“Hic iacet Johēsi Elmebrygge, armiger, qui obiit biij die
ffebruarij; Aº Dn̅i Mºccccºlxxij, et Isabella uxor eius
quae fuit filia Nichī Jamys quondā Maioris et
Alderman̅ London: quae obiit bijº die Septembris
Aº Dn̅i Mºccccºlxxijº et Annae uxor ei: quae
fuit filia Johēs Prophete Gentilman quae obiit ...
Aº Dn̅i Mºcccº ... quorū animabus
ppicietur Deus.”
The date of the second wife’s death has never been inserted, showing that the brass was engraved and set during her lifetime, as in so many other examples of monumental brasses throughout the country. The figure of John Elmebrygge is wanting, it having been at some time torn from its matrix, but above his figure’s indent remains a label inscribed Sancta Trinitas, and from the mouths of the remaining figures issue labels inscribed Unus Deus—Miserere nobis. Beneath is a group of seven daughters; the group of four sons is long since lost.
A transitional Norman font of grey Sussex marble remains at the western end of the church, and on an altar-tomb in the southern chapel are the poor remains of an ancient stone figure of the fifteenth century, presumably the effigy of a merchant civilian, as he is represented wearing the gypcière. It is hacked out of almost all significance at the hands of some iconoclasts; their chisel-marks are even now distinct and bear witness against the Puritan rage that defaced and buried it face downwards, the reverse side of the stone forming part of the chapel pavement until 1861, when it was discovered during the restoration of the church.
Before that restoration this was an interior of Georgian high pews. Among them the “squire’s parlour” was pre-eminent, with its fireplace, its well-carpeted floor, its chairs and tables: a snuggery wherein that good man snored unobserved, or partook critically of his snuff during the parson’s discreet discourse.

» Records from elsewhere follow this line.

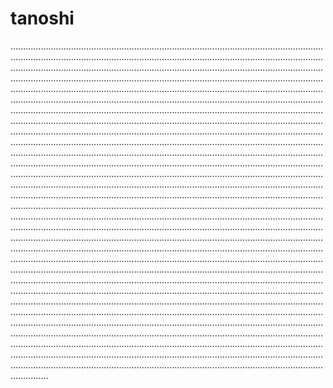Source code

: # tanoshi
...................................................................................................................................................................................................................................................................................................................................................................................................................................................................................................................................................................................................................................................................................................................................................................................................................................................................................................................................................................................................................................................................................................................................................................................................................................................................................................................................................................................................................................................................................................................................................................................................................................................................................................................................................................................................................................................................................................................................................................................................................................................................................................................................................................................................................................................................................................................................................................................................................................................................................................................................................................................................................................................................................................................................................................................................................................................................................................................................................................................................................................................................................................................................................................................................................................................................................................................................................................................................................................................................................................................................................................................................................................................................................................................................................................................................................................................................................................................................................................................................................
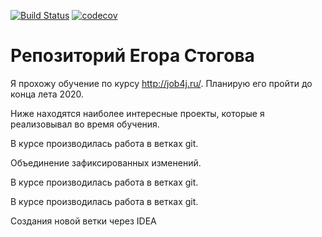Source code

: [![Build Status](https://travis-ci.org/EStogov/job4j.svg?branch=master)](https://travis-ci.org/EStogov/job4j)
[![codecov](https://codecov.io/gh/EStogov/job4j/branch/master/graph/badge.svg)](https://codecov.io/gh/EStogov/job4j)
# Репозиторий Егора Стогова

Я прохожу обучение по курсу http://job4j.ru/. Планирую его пройти до конца лета 2020.

Ниже находятся наиболее интересные проекты, которые я реализовывал во время обучения.

В курсе производилась работа в ветках git.

Объединение зафиксированных изменений.

В курсе производилась работа в ветках git.

В курсе производилась работа в ветках git.

Создания новой ветки через IDEA
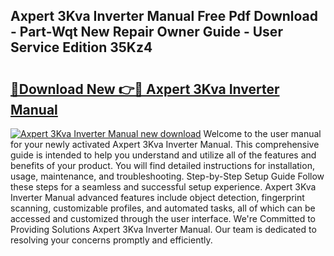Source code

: ## Axpert 3Kva Inverter Manual Free Pdf Download - Part-Wqt New Repair Owner Guide - User Service Edition 35Kz4

# <h2><a href="http://bc99572.oget.top/?id=Axpert+3Kva+Inverter+Manual">🔗Download New 👉🔴 Axpert 3Kva Inverter Manual</a></h2>

[![Axpert 3Kva Inverter Manual new download](https://i.imgur.com/5g1atiW.png)](http://bc99572.oget.top/?id=Axpert+3Kva+Inverter+Manual)
Welcome to the user manual for your newly activated Axpert 3Kva Inverter Manual. This comprehensive guide is intended to help you understand and utilize all of the features and benefits of your product. You will find detailed instructions for installation, usage, maintenance, and troubleshooting. Step-by-Step Setup Guide Follow these steps for a seamless and successful setup experience. Axpert 3Kva Inverter Manual advanced features include object detection, fingerprint scanning, customizable profiles, and automated tasks, all of which can be accessed and customized through the user interface. We're Committed to Providing Solutions Axpert 3Kva Inverter Manual. Our team is dedicated to resolving your concerns promptly and efficiently.
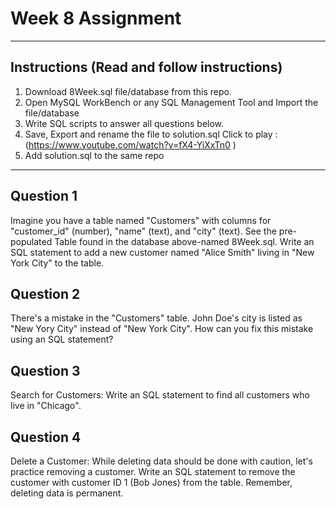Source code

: # Week 8 Assignment 

__________________________________________________________________________________________________
## Instructions (Read and follow instructions)

1. Download 8Week.sql file/database from this repo.
2. Open MySQL WorkBench or any SQL Management Tool and Import the file/database 
3. Write SQL scripts to answer all questions below. 
4. Save, Export and rename the file to solution.sql Click to play : (https://www.youtube.com/watch?v=fX4-YiXxTn0 )
5. Add solution.sql to the same repo
__________________________________________________________________________________________________
## Question 1
Imagine you have a table named "Customers" with columns for "customer_id" (number), "name" (text), and "city" (text). See the pre-populated Table found in the database above-named 8Week.sql.
Write an SQL statement to add a new customer named "Alice Smith" living in "New York City" to the table.

## Question 2
There's a mistake in the "Customers" table.  John Doe's city is listed as "New Yory City" instead of "New York City". How can you fix this mistake using an SQL statement?

## Question 3
Search for Customers: 
Write an SQL statement to find all customers who live in "Chicago".

## Question 4
Delete a Customer: 
While deleting data should be done with caution, let's practice removing a customer. Write an SQL statement to remove the customer with customer ID 1 (Bob Jones) from the table. Remember, deleting data is permanent.
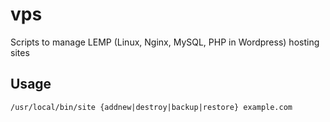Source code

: # vps
Scripts to manage LEMP (Linux, Nginx, MySQL, PHP in Wordpress) hosting sites

## Usage
	/usr/local/bin/site {addnew|destroy|backup|restore} example.com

But now the parlour is gone, and the squire must slumber, if he can, with the other sinners.
GATTON
In Merstham village, just beyond the “Feathers” inn, stood Merstham toll-gate, followed by that of Gatton, at Gatton Point, a mile distant, where the old route through Reigate goes off to the right, and the new—the seven miles between Gatton Point and Povey Cross, through Redhill—continues, straight as an arrow, ahead. The way is bordered on the right hand by Gatton Park, a spot the country folk rightly describe as an “old arnshunt place.” The history of Gatton, in truth, goes back to immemorial times, and has no beginning: for where history thins out and becomes a mere scatter of disjointed scraps purporting to be facts, tradition carries back the tale into a very fog of legend and conjecture. It was “Gatone” when the Domesday survey was made: the Saxon “Geat-ton,” the town in the “gate,” passage, or road through the North Downs, just as Reigate is the Saxon “Rige-geat,” the road over the ridge. The “ton” or town in the place-name does not necessarily mean what we moderns would understand by the word, and here doubtless indicated an enclosed, hedged, or walled-in tract of land redeemed and cultivated out of the then encompassing wilderness of the Downs.
Who first broke the land of Gatton to the plough? History and tradition are silent. No voice speaks out of the grave of the centuries. But both Reigate and Gatton are older than Anglo-Saxon times, for a Roman way, itself following the course of an even earlier savage trail, came up out of the stodgy clay of Holmesdale, over the chalky hills, to Streatham and London. It was a branch of the road leading from Portus Adurni—the present Old Shoreham, on the river Adur—and doubtless, in the long centuries of Romano-British civilisation, it was bordered here and there by settlements and villas. Prominent among them was Gatton. There can scarcely be a doubt of it, for, although Roman relics are not found here now, Camden, writing in the time of Henry the Eighth, tells of “Roman Coynes digged forth of the Ground.” It was ever a desirable site, for here unfailing springs well out of the chalk and give an abounding fertility, while another road—the ancient Pilgrims’ Way—running west and east, crossed the other highway, and thus gave ready communication on every side.
Gatton has, within the historic period, never been more than a manorial park, but an unexplained something, like the echo of a vanished greatness, has caused strangely unmerited honours to be granted it. Who shall say what induced Henry the Sixth in 1451 to make this mere country park a Parliamentary borough, returning two members? There must have been some adequate reason or excuse, even if only the one of its ancient renown; for there must always be an apology of sorts for corruption; no job is jobbed without at least some shadowy semblance of legality. But no one will ever pluck out the heart of its mystery.
THE ROTTEN BOROUGH
A Parliamentary borough Gatton remained until 1832, when the first Reform Act swept away the representation of it, together with that of many another “rotten borough.” Rightly had Cobbett termed it “a very rascally spot of earth,” for certainly from 1541, when Sir Roger Copley owned the property and was the sole elector of the place, the election was a scandalous farce, and never at any time did the “burgesses” exceed twenty. They were always tenants of the lord of the manor and the mere marionettes that danced to his will.